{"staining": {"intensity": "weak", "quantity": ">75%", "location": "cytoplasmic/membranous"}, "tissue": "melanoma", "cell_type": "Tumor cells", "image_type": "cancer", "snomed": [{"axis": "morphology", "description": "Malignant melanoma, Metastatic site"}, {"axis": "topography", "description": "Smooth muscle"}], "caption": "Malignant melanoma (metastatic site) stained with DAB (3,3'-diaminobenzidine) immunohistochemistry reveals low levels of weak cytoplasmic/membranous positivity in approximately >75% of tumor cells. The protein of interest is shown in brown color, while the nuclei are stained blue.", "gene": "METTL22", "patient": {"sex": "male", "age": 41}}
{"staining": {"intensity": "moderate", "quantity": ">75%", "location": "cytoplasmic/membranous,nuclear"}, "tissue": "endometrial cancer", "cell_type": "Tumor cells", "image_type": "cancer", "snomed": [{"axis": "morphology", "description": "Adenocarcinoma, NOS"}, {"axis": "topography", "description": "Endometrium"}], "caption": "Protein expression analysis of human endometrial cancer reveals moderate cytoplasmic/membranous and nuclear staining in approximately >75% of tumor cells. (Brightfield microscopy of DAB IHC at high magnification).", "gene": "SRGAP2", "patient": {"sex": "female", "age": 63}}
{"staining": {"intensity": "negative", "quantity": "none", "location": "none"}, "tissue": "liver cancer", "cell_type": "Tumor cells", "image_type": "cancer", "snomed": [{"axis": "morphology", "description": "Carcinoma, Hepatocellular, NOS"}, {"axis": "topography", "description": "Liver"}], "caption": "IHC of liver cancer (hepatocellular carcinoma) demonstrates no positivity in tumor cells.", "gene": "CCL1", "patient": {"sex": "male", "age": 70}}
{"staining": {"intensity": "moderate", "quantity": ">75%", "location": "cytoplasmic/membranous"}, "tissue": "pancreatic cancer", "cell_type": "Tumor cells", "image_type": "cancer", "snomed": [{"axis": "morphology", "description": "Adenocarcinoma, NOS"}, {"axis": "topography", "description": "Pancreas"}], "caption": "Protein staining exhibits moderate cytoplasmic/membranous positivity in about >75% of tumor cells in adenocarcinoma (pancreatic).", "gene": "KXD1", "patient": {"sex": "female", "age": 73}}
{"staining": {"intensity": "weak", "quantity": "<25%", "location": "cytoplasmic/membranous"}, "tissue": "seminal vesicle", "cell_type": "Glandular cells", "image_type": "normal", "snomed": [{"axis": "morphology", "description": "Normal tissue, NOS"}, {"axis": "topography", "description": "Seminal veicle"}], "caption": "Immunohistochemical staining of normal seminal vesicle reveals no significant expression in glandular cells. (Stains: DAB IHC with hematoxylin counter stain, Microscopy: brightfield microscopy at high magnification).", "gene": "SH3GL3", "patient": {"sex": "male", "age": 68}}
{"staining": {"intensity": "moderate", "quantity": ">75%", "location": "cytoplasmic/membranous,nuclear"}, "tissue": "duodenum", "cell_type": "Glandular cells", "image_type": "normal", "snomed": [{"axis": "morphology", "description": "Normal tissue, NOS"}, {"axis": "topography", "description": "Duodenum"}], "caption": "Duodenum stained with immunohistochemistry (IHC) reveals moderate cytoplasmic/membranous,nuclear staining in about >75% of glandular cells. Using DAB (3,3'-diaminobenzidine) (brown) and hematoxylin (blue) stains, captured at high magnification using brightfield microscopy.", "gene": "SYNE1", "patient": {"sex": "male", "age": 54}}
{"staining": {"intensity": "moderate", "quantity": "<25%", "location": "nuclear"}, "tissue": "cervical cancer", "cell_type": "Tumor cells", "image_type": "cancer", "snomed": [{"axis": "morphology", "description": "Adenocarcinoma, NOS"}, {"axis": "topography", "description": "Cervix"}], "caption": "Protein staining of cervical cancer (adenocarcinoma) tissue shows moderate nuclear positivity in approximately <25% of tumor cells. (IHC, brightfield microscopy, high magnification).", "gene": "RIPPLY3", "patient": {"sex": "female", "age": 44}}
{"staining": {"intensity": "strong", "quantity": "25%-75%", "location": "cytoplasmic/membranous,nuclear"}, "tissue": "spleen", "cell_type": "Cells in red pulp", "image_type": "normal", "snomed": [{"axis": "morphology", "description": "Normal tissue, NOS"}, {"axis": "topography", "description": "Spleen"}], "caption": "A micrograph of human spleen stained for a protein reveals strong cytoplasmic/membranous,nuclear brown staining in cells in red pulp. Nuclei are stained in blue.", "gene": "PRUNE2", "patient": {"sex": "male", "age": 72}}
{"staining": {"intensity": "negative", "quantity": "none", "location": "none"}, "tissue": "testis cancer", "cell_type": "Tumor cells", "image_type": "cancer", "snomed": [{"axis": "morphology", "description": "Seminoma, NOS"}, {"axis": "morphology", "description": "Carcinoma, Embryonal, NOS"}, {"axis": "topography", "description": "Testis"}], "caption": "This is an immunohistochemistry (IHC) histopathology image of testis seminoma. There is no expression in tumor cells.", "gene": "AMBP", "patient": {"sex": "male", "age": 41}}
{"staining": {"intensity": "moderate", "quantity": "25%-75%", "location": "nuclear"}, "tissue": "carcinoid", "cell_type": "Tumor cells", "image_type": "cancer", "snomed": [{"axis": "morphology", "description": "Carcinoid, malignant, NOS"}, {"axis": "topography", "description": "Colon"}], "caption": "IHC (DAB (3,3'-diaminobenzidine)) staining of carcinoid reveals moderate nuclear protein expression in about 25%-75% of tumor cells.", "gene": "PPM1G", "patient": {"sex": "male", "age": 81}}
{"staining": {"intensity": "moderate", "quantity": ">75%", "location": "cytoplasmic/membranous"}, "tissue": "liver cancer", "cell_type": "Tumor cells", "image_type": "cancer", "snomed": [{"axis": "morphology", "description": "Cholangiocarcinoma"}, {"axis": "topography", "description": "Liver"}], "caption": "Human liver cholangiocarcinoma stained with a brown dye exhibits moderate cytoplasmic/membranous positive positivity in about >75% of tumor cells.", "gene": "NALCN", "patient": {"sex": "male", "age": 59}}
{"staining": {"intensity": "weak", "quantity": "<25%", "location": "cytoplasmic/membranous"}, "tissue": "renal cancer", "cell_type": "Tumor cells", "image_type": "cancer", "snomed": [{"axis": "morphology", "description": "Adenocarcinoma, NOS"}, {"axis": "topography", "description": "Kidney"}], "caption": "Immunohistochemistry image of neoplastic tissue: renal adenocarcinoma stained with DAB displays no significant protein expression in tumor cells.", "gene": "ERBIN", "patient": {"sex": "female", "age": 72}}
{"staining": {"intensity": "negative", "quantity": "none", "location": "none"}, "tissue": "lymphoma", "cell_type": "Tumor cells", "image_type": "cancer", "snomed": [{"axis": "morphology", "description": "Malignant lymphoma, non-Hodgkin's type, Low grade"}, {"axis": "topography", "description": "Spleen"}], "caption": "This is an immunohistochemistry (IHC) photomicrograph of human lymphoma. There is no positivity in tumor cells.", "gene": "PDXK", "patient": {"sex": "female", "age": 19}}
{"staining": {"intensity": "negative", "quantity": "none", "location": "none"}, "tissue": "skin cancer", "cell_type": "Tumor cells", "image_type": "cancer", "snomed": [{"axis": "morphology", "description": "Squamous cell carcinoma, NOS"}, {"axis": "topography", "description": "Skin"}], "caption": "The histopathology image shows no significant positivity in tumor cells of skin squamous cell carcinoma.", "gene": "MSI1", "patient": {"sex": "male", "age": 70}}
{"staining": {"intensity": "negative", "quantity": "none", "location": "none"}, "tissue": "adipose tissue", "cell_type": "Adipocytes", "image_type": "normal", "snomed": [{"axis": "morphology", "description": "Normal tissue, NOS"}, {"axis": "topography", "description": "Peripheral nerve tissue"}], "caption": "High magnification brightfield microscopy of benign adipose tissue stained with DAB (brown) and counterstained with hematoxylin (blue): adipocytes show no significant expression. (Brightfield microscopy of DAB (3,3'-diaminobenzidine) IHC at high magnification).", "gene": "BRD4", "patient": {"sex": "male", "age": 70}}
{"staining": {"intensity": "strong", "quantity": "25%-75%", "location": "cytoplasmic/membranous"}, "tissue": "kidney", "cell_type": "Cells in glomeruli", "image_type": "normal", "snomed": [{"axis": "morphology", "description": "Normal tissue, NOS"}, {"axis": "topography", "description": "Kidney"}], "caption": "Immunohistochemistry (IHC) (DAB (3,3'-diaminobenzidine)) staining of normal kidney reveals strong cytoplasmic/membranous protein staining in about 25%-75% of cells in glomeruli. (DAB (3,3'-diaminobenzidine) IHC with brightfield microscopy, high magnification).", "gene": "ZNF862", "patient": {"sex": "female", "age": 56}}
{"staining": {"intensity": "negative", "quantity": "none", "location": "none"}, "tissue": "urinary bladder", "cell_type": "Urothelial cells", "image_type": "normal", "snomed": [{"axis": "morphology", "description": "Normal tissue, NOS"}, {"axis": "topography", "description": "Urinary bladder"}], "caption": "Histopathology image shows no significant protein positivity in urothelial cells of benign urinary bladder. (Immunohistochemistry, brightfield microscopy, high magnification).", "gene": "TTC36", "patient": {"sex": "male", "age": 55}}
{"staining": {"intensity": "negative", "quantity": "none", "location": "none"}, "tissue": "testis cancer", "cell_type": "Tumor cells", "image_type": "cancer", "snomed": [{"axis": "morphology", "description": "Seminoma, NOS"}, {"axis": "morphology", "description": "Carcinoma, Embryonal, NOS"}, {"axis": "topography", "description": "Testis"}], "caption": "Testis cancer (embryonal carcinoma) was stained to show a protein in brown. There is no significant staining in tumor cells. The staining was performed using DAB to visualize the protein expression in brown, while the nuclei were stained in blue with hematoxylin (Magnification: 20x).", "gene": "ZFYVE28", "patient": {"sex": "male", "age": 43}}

WHAT YOU HAVE TO DO: Copy out only the lines running from the beginning of the data to the line with "of liver cancer", both ends included.

RESULT OF THIS TASK:
{"staining": {"intensity": "weak", "quantity": ">75%", "location": "cytoplasmic/membranous"}, "tissue": "melanoma", "cell_type": "Tumor cells", "image_type": "cancer", "snomed": [{"axis": "morphology", "description": "Malignant melanoma, Metastatic site"}, {"axis": "topography", "description": "Smooth muscle"}], "caption": "Malignant melanoma (metastatic site) stained with DAB (3,3'-diaminobenzidine) immunohistochemistry reveals low levels of weak cytoplasmic/membranous positivity in approximately >75% of tumor cells. The protein of interest is shown in brown color, while the nuclei are stained blue.", "gene": "METTL22", "patient": {"sex": "male", "age": 41}}
{"staining": {"intensity": "moderate", "quantity": ">75%", "location": "cytoplasmic/membranous,nuclear"}, "tissue": "endometrial cancer", "cell_type": "Tumor cells", "image_type": "cancer", "snomed": [{"axis": "morphology", "description": "Adenocarcinoma, NOS"}, {"axis": "topography", "description": "Endometrium"}], "caption": "Protein expression analysis of human endometrial cancer reveals moderate cytoplasmic/membranous and nuclear staining in approximately >75% of tumor cells. (Brightfield microscopy of DAB IHC at high magnification).", "gene": "SRGAP2", "patient": {"sex": "female", "age": 63}}
{"staining": {"intensity": "negative", "quantity": "none", "location": "none"}, "tissue": "liver cancer", "cell_type": "Tumor cells", "image_type": "cancer", "snomed": [{"axis": "morphology", "description": "Carcinoma, Hepatocellular, NOS"}, {"axis": "topography", "description": "Liver"}], "caption": "IHC of liver cancer (hepatocellular carcinoma) demonstrates no positivity in tumor cells.", "gene": "CCL1", "patient": {"sex": "male", "age": 70}}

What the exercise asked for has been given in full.